It's my fault-- I told my friends family, and coworkers that they didn't believe me, and now, after several more of my "clairvoyant" experiences have come true, everyone is pretending that they don't know what I'm talking about. It makes me so mad. They are also repeating the same things I did last year, pretending that I am not what I said I was.
I just wish I had someone to hold on to in the middle of the night. I really really miss my ex. And that was part of the story as well. Because I couldn't "see" him in my future didn't necessarily mean he wasn't there. I did see a bunch of other things-- and now I know I've been used at work. I hate that feeling, and it's causing me to be angry or depressed in turn.
On the other hand, they keep telling me not to "overthink" things. I am just so tired of it all.

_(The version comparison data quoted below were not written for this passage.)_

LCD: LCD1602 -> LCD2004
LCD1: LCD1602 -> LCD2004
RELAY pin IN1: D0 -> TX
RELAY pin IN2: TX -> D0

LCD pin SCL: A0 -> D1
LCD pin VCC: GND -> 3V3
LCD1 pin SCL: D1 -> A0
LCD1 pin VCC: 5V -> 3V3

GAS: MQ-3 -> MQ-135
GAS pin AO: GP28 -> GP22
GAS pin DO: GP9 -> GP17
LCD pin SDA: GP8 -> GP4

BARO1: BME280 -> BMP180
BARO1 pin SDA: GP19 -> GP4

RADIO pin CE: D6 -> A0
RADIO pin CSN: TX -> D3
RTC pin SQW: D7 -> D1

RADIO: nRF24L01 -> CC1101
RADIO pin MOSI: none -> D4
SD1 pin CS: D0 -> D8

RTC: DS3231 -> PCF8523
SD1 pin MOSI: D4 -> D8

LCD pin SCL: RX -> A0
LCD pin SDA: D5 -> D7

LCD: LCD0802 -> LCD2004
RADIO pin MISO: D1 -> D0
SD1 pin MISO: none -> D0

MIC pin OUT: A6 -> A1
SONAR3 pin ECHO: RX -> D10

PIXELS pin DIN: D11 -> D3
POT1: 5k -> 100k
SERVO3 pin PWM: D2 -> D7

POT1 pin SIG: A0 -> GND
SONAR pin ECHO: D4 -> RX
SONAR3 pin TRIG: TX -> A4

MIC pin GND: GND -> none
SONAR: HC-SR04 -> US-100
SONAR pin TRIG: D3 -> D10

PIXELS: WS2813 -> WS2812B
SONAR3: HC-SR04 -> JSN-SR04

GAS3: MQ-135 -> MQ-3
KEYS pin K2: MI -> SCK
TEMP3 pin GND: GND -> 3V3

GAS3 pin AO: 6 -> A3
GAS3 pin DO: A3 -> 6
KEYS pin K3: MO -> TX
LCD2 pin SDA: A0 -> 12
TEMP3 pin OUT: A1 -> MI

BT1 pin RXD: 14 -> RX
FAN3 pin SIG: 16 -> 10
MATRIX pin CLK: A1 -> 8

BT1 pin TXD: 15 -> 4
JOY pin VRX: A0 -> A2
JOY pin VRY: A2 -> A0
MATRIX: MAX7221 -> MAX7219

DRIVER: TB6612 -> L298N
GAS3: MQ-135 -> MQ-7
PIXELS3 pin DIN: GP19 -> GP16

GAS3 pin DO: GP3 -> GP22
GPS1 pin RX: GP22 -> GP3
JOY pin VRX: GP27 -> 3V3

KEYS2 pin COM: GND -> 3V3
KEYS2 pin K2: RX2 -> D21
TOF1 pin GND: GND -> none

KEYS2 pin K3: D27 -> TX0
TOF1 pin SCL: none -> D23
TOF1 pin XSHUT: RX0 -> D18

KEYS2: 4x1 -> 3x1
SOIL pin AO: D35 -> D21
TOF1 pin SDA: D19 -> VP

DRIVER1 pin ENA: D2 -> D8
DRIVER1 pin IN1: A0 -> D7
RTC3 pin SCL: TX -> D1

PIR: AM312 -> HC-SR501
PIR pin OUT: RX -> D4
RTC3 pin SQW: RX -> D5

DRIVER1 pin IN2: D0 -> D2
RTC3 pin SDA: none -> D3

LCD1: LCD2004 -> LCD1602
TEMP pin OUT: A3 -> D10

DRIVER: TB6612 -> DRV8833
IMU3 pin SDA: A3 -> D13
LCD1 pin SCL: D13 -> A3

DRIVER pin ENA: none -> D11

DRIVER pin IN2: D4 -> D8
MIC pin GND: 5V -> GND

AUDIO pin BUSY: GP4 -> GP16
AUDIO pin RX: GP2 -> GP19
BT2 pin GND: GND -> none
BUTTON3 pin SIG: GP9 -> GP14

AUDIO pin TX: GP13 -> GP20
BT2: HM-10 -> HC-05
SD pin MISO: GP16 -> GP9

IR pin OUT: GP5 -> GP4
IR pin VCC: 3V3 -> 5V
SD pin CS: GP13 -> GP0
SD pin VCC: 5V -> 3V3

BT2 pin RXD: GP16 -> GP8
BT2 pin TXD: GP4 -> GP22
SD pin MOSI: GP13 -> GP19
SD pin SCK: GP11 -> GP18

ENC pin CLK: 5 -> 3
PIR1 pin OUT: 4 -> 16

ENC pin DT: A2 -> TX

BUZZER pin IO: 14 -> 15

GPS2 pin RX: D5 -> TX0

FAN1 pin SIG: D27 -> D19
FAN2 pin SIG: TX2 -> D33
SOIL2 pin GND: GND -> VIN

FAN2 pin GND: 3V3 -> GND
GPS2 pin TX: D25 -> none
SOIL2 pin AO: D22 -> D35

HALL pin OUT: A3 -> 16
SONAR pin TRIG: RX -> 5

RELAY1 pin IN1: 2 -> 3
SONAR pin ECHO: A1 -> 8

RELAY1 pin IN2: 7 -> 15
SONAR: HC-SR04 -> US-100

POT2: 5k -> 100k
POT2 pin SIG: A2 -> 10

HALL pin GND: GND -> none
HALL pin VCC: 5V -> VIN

So-- because I told them to lie to me, that's what they are doing. However, with these experiences, with more and more of what I said coming true (as opposed to just me saying something and them repeating it later, that is not the same thing, I don't care how many times they do it).
What do you need most in this moment? I keep thinking about my ex. Why I shouldn't be here at all.
I don't know how to deal with some of these things anymore. Please, advice. Help. Something.
Do any of you experience intense depression with your clairvoyant abilities? Do any of you take meds to help manage it? Because that really is the only option left to me, and I feel so alone and isolated anymore.